Le huis-clos a déjà trouvé un bon représentant l’an dernier, avec Wayward Pines, c’est encore le principe d’une communauté repliée sur elle-même qui donne l’unité de lieu de cette série sortie à la mi 2015 et rediffusée ces derniers temps sur Canal. La mort d’un scientifique sert de climax narratif au développement. Il y a quelques trouvailles sympa : la photo par exemple est somptueuse. Le tournage (apparemment en Islande) amène de superbes images de paysages ou de courses poursuites en skidoo ou en zodiac sur la mer lisse d’une qualité visuelle rarement repérée dans une série. Ce décor est aussi un prétexte à ramener dans l’intrigue les conséquences du réchauffement climatique. Le sol de Fortitude dégèle. C’est à cause de ce dégel que les ours se rapprochent des hommes ou que la nature libère des vestiges du passé. Le sol de Fortitude ne rapporte plus assez. C’est pour sauver l’existence même de la communauté locale que la gouverneure (Sophie Grabol) tente de monter un projet d’hôtel de glace qui ramènera, elle en est sûre, des touristes sur l’île dont personne sur le continent, n’a plus grand chose à fiche.
On trouve aussi dans cette série les éléments classiques des séries de huis-clos : les gros durs, les méchants baraqués, les personnages tiraillés entre leur gentillesse et l’obligation de sortir des sentiers battus, les scientifiques tiraillés par leurs découvertes, les philosophes de comptoir, les personnages pétris de folie, ceux au passé trouble qu’ils essaient de masquer ou ceux qui endossent le rôle de chamane. Et puis le personnage central. Le shérif. Comme dans The Walking dead, comme dans un ranch cerné de peaux-rouges ; il n’est pas dénué d’une part d’ombre et comme dans The Walking dead, ou OK Corral c’est à lui que revient le rôle de garder cette petite communauté soudée malgré la mort, malgré la peur.
Je sais que tu sens que mon impression est mitigée sur cette série. C’est un fait. Je sors de cette saison un avec un léger « ouais bowaaa ouais mais bon » que je réserve aux séries qui ne me laissent pas un long et impérissable souvenir. Oui il y a le décor, oui il y a le jeu d’acteur et l’efficacité de conteur de l’équipe aux manettes, qui font que jamais on ne s’ennuie au long des douze épisodes de cette première saison. Mieux encore, l’ensemble est construit de manière suffisamment addictive pour qu’on aie assez de questions et d’attentes pour enquiller le prochain épisode. Franchement, tout ça passe bien.

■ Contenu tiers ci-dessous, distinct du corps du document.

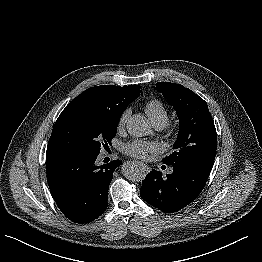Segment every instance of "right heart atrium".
<instances>
[{
	"mask_svg": "<svg viewBox=\"0 0 262 262\" xmlns=\"http://www.w3.org/2000/svg\"><path fill=\"white\" fill-rule=\"evenodd\" d=\"M131 115V109L130 108H126L122 114L120 115L119 117V120H118V129H122L125 127L129 117Z\"/></svg>",
	"mask_w": 262,
	"mask_h": 262,
	"instance_id": "1",
	"label": "right heart atrium"
}]
</instances>
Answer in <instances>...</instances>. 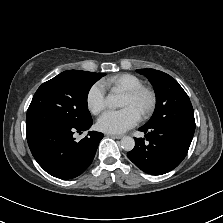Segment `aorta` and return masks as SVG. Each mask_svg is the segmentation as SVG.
Here are the masks:
<instances>
[{
  "label": "aorta",
  "mask_w": 223,
  "mask_h": 223,
  "mask_svg": "<svg viewBox=\"0 0 223 223\" xmlns=\"http://www.w3.org/2000/svg\"><path fill=\"white\" fill-rule=\"evenodd\" d=\"M106 104L109 108H118L122 106V99L117 93H113L106 98ZM120 143L125 151L132 150L135 145V141L131 136H123Z\"/></svg>",
  "instance_id": "1"
}]
</instances>
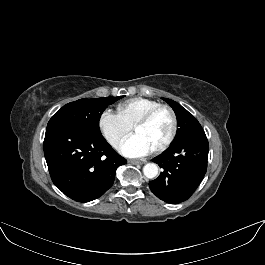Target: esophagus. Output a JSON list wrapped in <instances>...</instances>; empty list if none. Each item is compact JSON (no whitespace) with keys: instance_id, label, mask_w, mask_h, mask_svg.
Here are the masks:
<instances>
[{"instance_id":"34e87169","label":"esophagus","mask_w":265,"mask_h":265,"mask_svg":"<svg viewBox=\"0 0 265 265\" xmlns=\"http://www.w3.org/2000/svg\"><path fill=\"white\" fill-rule=\"evenodd\" d=\"M130 164H138V165H142L144 162L143 161H140V160H129L128 161Z\"/></svg>"}]
</instances>
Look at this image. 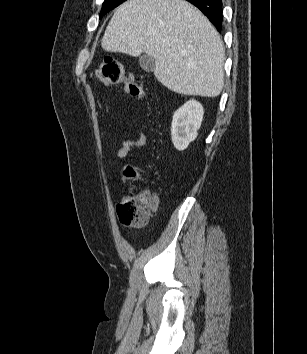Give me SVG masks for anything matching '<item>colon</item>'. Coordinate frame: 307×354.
I'll return each mask as SVG.
<instances>
[{"label": "colon", "instance_id": "1", "mask_svg": "<svg viewBox=\"0 0 307 354\" xmlns=\"http://www.w3.org/2000/svg\"><path fill=\"white\" fill-rule=\"evenodd\" d=\"M97 78L105 85L125 83L130 94L143 97L144 90L139 81L127 74L123 65L115 58L105 57L96 69ZM127 178L137 177L136 171L129 167L125 171ZM157 200L149 189H143L135 194L121 196L116 210L119 221L125 226L143 225L152 211L156 208Z\"/></svg>", "mask_w": 307, "mask_h": 354}]
</instances>
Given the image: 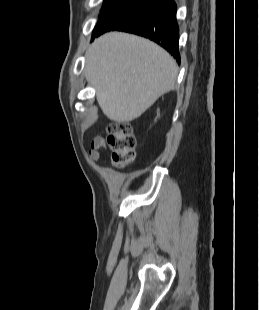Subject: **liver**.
<instances>
[{
	"label": "liver",
	"instance_id": "1",
	"mask_svg": "<svg viewBox=\"0 0 259 310\" xmlns=\"http://www.w3.org/2000/svg\"><path fill=\"white\" fill-rule=\"evenodd\" d=\"M85 75L103 113L115 122H130L174 88L178 67L157 44L111 32L88 48Z\"/></svg>",
	"mask_w": 259,
	"mask_h": 310
}]
</instances>
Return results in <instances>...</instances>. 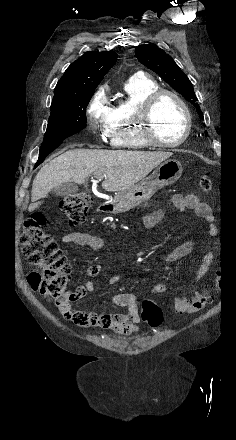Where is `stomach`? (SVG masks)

Mais à mélanger des ficelles déjà vues ailleurs : le meurtre, les éléments naturels contraires, la malédiction, la maladie etc. On se dit souvent qu’on a déjà éventé mille fois le concept même de cette série, où finalement on n’est jamais tout à fait chamboulé par aucune des nouvelles révélations distillées au long des douze épisodes. Alors on s’accroche aux rebondissements bien torchés de la série et au talent des acteurs : simple et diablement efficace, puis à la beauté des décors et de la photographie générale de la série. Pas sûr que j’arriverai à garder cet intérêt au-delà de la saison deux, déjà annoncée, si l’arrivée de Dennis Quaid notamment au casting n’en enrichit pas le scénario dans des voies un peu moins balisées.